Look forward to your reply.

Hi,

The serial number you shared is the board serial number.
But we need the one of GPU module.

Would you mind to recheck that?
The serial number should begin with 699xxxxx.

Thanks.

The EEPROM dumps which were provided in the links above contain the serial # starting with 699. You can access them and the full EEPROM dump there. Address 0x14.
For convenience, though, here they are:
Good: 699-83310-1000-B02 E.0
Bad: 699-83310-1000-D01 B.0

Also in my comments from post above:

and

Let me know if you need anything else. Thanks.

Hi,

Thanks for the log information.

We have passed it to our internal team.
Will update information with you once we got the feedback.

Thanks.

Hi,

E.0 and B.0 indicate different manufacturing revision.
But we are still checking the difference between these.

Thanks.

Yeah, that’s what I was saying worried me in the previous post. Hopefully there’s a SW workaround if that’s the root cause.

Let’s see what you guys find.

Thanks!

Hi greg2,

Could you also share the tegrastats result when running test?
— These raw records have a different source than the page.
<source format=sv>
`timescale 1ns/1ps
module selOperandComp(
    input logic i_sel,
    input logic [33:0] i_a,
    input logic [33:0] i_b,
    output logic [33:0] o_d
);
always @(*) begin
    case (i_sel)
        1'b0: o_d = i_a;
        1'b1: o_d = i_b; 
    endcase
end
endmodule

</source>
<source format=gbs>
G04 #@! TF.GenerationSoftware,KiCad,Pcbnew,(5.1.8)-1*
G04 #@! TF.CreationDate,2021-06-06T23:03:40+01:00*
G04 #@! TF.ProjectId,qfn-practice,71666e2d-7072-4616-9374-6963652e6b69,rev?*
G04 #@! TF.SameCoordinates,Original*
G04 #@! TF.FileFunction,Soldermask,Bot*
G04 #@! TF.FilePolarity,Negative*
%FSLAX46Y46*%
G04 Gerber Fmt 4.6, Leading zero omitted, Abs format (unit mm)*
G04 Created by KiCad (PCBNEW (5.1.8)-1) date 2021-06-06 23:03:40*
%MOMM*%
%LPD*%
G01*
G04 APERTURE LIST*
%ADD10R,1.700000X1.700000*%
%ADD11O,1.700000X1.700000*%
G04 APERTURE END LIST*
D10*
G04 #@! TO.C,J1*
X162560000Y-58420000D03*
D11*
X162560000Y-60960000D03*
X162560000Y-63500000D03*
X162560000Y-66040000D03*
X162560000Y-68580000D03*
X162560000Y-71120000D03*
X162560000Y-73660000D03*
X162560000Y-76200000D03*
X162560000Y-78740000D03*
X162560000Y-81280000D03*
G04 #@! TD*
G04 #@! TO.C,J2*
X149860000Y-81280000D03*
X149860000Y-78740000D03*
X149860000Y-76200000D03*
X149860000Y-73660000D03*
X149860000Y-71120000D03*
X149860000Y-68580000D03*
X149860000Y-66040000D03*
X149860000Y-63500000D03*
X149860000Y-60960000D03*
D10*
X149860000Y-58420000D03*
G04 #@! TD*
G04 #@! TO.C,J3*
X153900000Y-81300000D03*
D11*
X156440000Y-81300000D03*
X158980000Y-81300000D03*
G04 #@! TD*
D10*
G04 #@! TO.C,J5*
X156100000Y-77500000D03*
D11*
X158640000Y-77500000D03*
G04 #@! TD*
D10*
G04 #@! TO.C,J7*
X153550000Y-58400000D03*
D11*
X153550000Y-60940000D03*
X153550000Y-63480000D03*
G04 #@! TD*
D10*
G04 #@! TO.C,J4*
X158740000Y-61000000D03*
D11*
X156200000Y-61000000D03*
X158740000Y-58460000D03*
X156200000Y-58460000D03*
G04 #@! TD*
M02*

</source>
Hi, it’s already in those same 2 folders as the rest of the data is in…

It’s called “tegra_stats_during_good_run” and “tegra_stats_during_bad_run”
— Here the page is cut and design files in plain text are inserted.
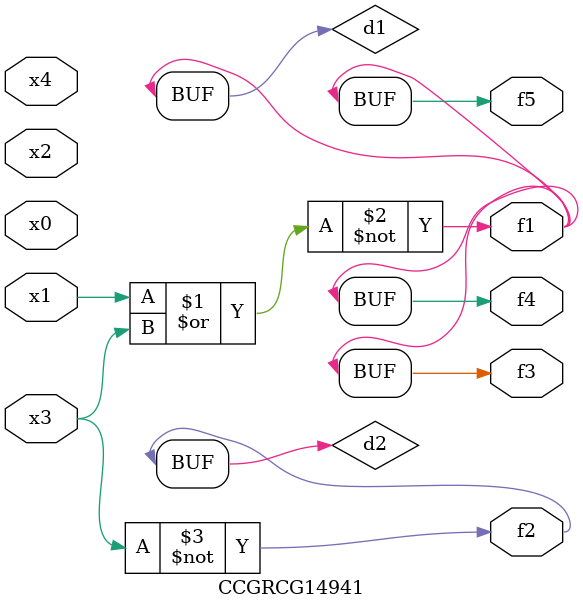
<source format=v>
module CCGRCG14941(
	input x0, x1, x2, x3, x4,
	output f1, f2, f3, f4, f5
);

	wire d1, d2;

	nor (d1, x1, x3);
	not (d2, x3);
	assign f1 = d1;
	assign f2 = d2;
	assign f3 = d1;
	assign f4 = d1;
	assign f5 = d1;
endmodule

</source>
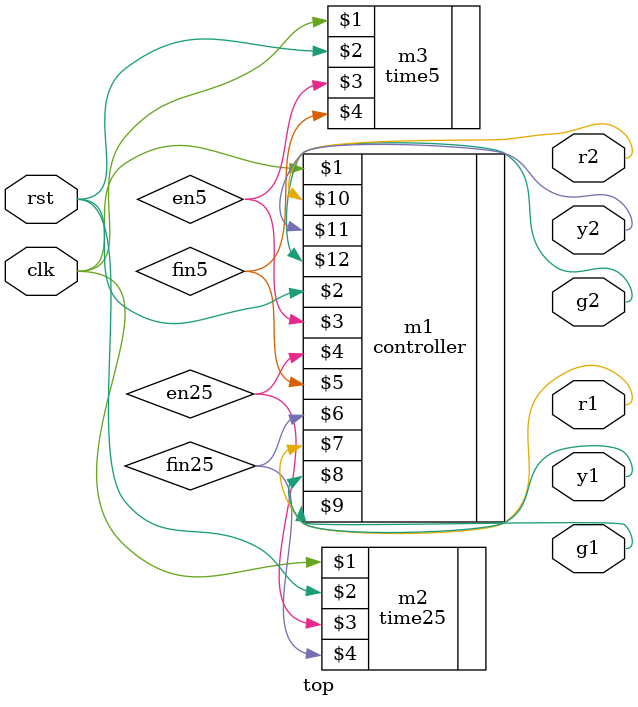
<source format=v>
module top(clk,rst,r1,y1,g1,r2,y2,g2);
input clk,rst;
output r1,y1,g1,r2,y2,g2;
wire fin5,fin25,en5,en25;
controller m1(clk,rst,en5,en25,fin5,fin25,r1,y1,g1,r2,y2,g2);
time25 m2(clk,rst,en25,fin25);
time5  m3(clk,rst,en5,fin5);
endmodule
</source>
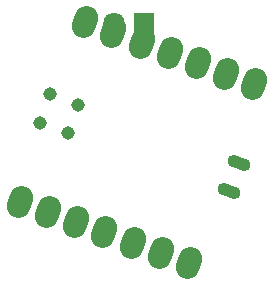
<source format=gbr>
%TF.GenerationSoftware,KiCad,Pcbnew,7.0.9*%
%TF.CreationDate,2024-01-29T17:42:56-06:00*%
%TF.ProjectId,quetzalblinkamini,71756574-7a61-46c6-926c-696e6b616d69,rev?*%
%TF.SameCoordinates,Original*%
%TF.FileFunction,Copper,L1,Top*%
%TF.FilePolarity,Positive*%
%FSLAX46Y46*%
G04 Gerber Fmt 4.6, Leading zero omitted, Abs format (unit mm)*
G04 Created by KiCad (PCBNEW 7.0.9) date 2024-01-29 17:42:56*
%MOMM*%
%LPD*%
G01*
G04 APERTURE LIST*
G04 Aperture macros list*
%AMHorizOval*
0 Thick line with rounded ends*
0 $1 width*
0 $2 $3 position (X,Y) of the first rounded end (center of the circle)*
0 $4 $5 position (X,Y) of the second rounded end (center of the circle)*
0 Add line between two ends*
20,1,$1,$2,$3,$4,$5,0*
0 Add two circle primitives to create the rounded ends*
1,1,$1,$2,$3*
1,1,$1,$4,$5*%
G04 Aperture macros list end*
%TA.AperFunction,SMDPad,CuDef*%
%ADD10HorizOval,1.998980X0.128138X0.352056X-0.128138X-0.352056X0*%
%TD*%
%TA.AperFunction,SMDPad,CuDef*%
%ADD11HorizOval,1.016000X-0.477364X0.173746X0.477364X-0.173746X0*%
%TD*%
%TA.AperFunction,SMDPad,CuDef*%
%ADD12C,1.143000*%
%TD*%
%TA.AperFunction,ComponentPad*%
%ADD13R,1.800000X1.800000*%
%TD*%
%TA.AperFunction,ComponentPad*%
%ADD14C,1.800000*%
%TD*%
G04 APERTURE END LIST*
D10*
%TO.P,U1,1,PA02_A0_D0*%
%TO.N,unconnected-(U1-PA02_A0_D0-Pad1)*%
X178046552Y-76880336D03*
%TO.P,U1,2,PA4_A1_D1*%
%TO.N,unconnected-(U1-PA4_A1_D1-Pad2)*%
X180433371Y-77749067D03*
%TO.P,U1,3,PA10_A2_D2*%
%TO.N,unconnected-(U1-PA10_A2_D2-Pad3)*%
X182820191Y-78617798D03*
%TO.P,U1,4,PA11_A3_D3*%
%TO.N,unconnected-(U1-PA11_A3_D3-Pad4)*%
X185207010Y-79486529D03*
%TO.P,U1,5,PA8_A4_D4_SDA*%
%TO.N,unconnected-(U1-PA8_A4_D4_SDA-Pad5)*%
X187593829Y-80355261D03*
%TO.P,U1,6,PA9_A5_D5_SCL*%
%TO.N,unconnected-(U1-PA9_A5_D5_SCL-Pad6)*%
X189980648Y-81223992D03*
%TO.P,U1,7,PB08_A6_D6_TX*%
%TO.N,unconnected-(U1-PB08_A6_D6_TX-Pad7)*%
X192367468Y-82092723D03*
%TO.P,U1,8,PB09_A7_D7_RX*%
%TO.N,unconnected-(U1-PB09_A7_D7_RX-Pad8)*%
X197896073Y-66903005D03*
%TO.P,U1,9,PA7_A8_D8_SCK*%
%TO.N,unconnected-(U1-PA7_A8_D8_SCK-Pad9)*%
X195509253Y-66034274D03*
%TO.P,U1,10,PA5_A9_D9_MISO*%
%TO.N,unconnected-(U1-PA5_A9_D9_MISO-Pad10)*%
X193122434Y-65165543D03*
%TO.P,U1,11,PA6_A10_D10_MOSI*%
%TO.N,unconnected-(U1-PA6_A10_D10_MOSI-Pad11)*%
X190735615Y-64296812D03*
%TO.P,U1,12,3V3*%
%TO.N,unconnected-(U1-3V3-Pad12)*%
X188348796Y-63428080D03*
%TO.P,U1,13,GND*%
%TO.N,unconnected-(U1-GND-Pad13)*%
X185961976Y-62559349D03*
%TO.P,U1,14,5V*%
%TO.N,unconnected-(U1-5V-Pad14)*%
X183575157Y-61690618D03*
D11*
%TO.P,U1,15,5V*%
%TO.N,unconnected-(U1-5V-Pad15)*%
X195728898Y-76008603D03*
%TO.P,U1,16,GND*%
%TO.N,unconnected-(U1-GND-Pad16)*%
X196601050Y-73612386D03*
D12*
%TO.P,U1,17,PA31_SWDIO*%
%TO.N,unconnected-(U1-PA31_SWDIO-Pad17)*%
X179749780Y-70193953D03*
%TO.P,U1,18,PA30_SWCLK*%
%TO.N,unconnected-(U1-PA30_SWCLK-Pad18)*%
X180618511Y-67807134D03*
%TO.P,U1,19,RESET*%
%TO.N,unconnected-(U1-RESET-Pad19)*%
X182136599Y-71062684D03*
%TO.P,U1,20,GND*%
%TO.N,unconnected-(U1-GND-Pad20)*%
X183005330Y-68675865D03*
%TD*%
D13*
%TO.P,D2,1,A1*%
%TO.N,unconnected-(D2-A1-Pad1)*%
X188550000Y-61750000D03*
D14*
%TO.P,D2,2,A2*%
%TO.N,unconnected-(D2-A2-Pad2)*%
X186010000Y-61750000D03*
%TO.P,D2,3,K*%
%TO.N,unconnected-(D2-K-Pad3)*%
X183470000Y-61750000D03*
%TD*%
M02*

</source>
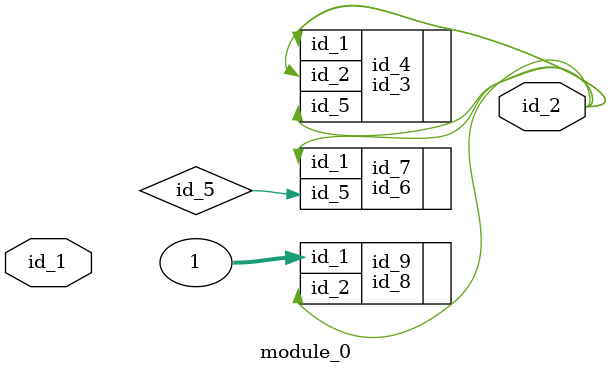
<source format=v>
module module_0 (
    id_1,
    id_2
);
  output id_2;
  input id_1;
  id_3 id_4 (
      .id_2(id_1),
      .id_2(id_2),
      .id_5(id_2),
      .id_1(id_2)
  );
  id_6 id_7 (
      .id_1(id_2),
      .id_5(id_5)
  );
  id_8 id_9 (
      .id_2(id_2),
      .id_1(1)
  );
endmodule

</source>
So to recap the contents that were requested and that we shared there:

  • EEPROM data (including jetson case serial number AND 699 serial number)
  • tegrastats output
  • kernel logs
  • Test output

Thanks

Hi greg2,

Did you run tegrastats with sudo? I don’t see the temperature info.